Także wybór władcy Jerozolimy obaj
autorzy pokazują inaczej. Według Runcimana był to czyn
spontaniczny i nieco romantyczny. Nic nie było z góry ustalone i
wybór Gotfryda nastąpił w wyniku dyplomatycznej wpadki Rajmunda.
Otóż, aby wywołać wśród krzyżowców wrażenie osoby skromnej i
nierządnej zaszczytów, Rajmund nieco teatralnie odrzucił
zaproponowane mu pierwotnie zwierzchnictwo nad Jerozolimą. Jakież
musiało być jego zdumienie, kiedy okazało się, że rycerze
zamiast usilnie nakłaniać go do przyjęcia korony, od razu zwrócili
się o to z tą prośbą do Gotfryda, a ten z miejsca przyjął
władzę. Postawił tylko jeden formalny warunek: nie chciał tytułu
króla (gdyż królem Jerozolimy był Jezus Chrystus), ale tytuł
Obrońcy Grobu Świętego.
Asbridge widzi to zupełnie inaczej.
Uważa, że decyzja zapadła dużo wcześniej, tuż po zdobyciu
Jerozolimy przez krzyżowców, w której najważniejszą rolę
odegrał Gotfryd. Kler jednak uparcie odrzucał pomysł, aby królem
Jerozolimy została osoba świecka. Zawarto więc kompromis, w wyniku
którego Gotfryd przyjął tytuł Obrońcy Grobu Świętego,
implikujący jego podległą pozycję względem Kościoła. Rajmund
nie liczył się w tej rozgrywce wcale. Opuszczony przez wszystkich,
skompromitowany patronatem nad zdyskredytowaną włócznią, został
całkowicie zmarginalizowany i niebawem opuścił Jerozolimę.

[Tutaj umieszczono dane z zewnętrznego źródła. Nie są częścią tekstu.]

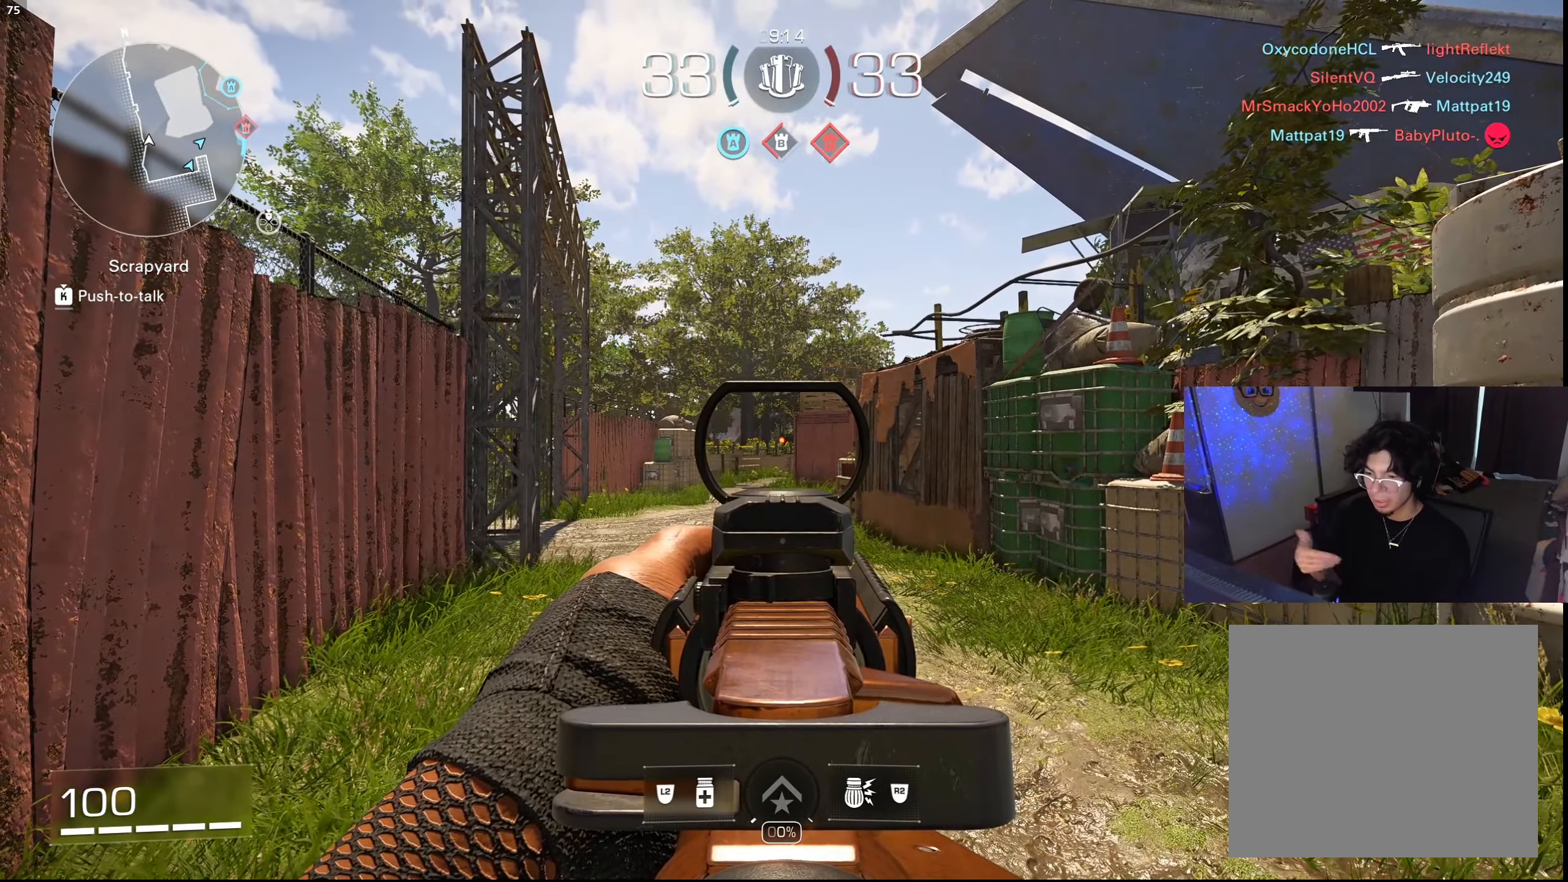
{"buttons": ["L1"], "left_stick": "left", "right_stick": "center", "events": [[483, "left_stick", "left"]]}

Asbridge dodaje kilka nieznanych mi
ciekawostek z życia codziennego uczestników krucjat, a także
trochę dodatkowych faktów dotyczących oblężenia Antiochii,
Ma'arrat i Jerozolimy. Mimo to nie sądzę, aby czytelnikowi znającemu "Dzieje wypraw krzyżowych" Runcimana, a nie
specjalizującemu się w historii, jego książka powiększyła
znacząco wiedzę o krucjacie bądź zmieniła w sposób istotny
spojrzenie ta ten nieprawdopodobny fenomen.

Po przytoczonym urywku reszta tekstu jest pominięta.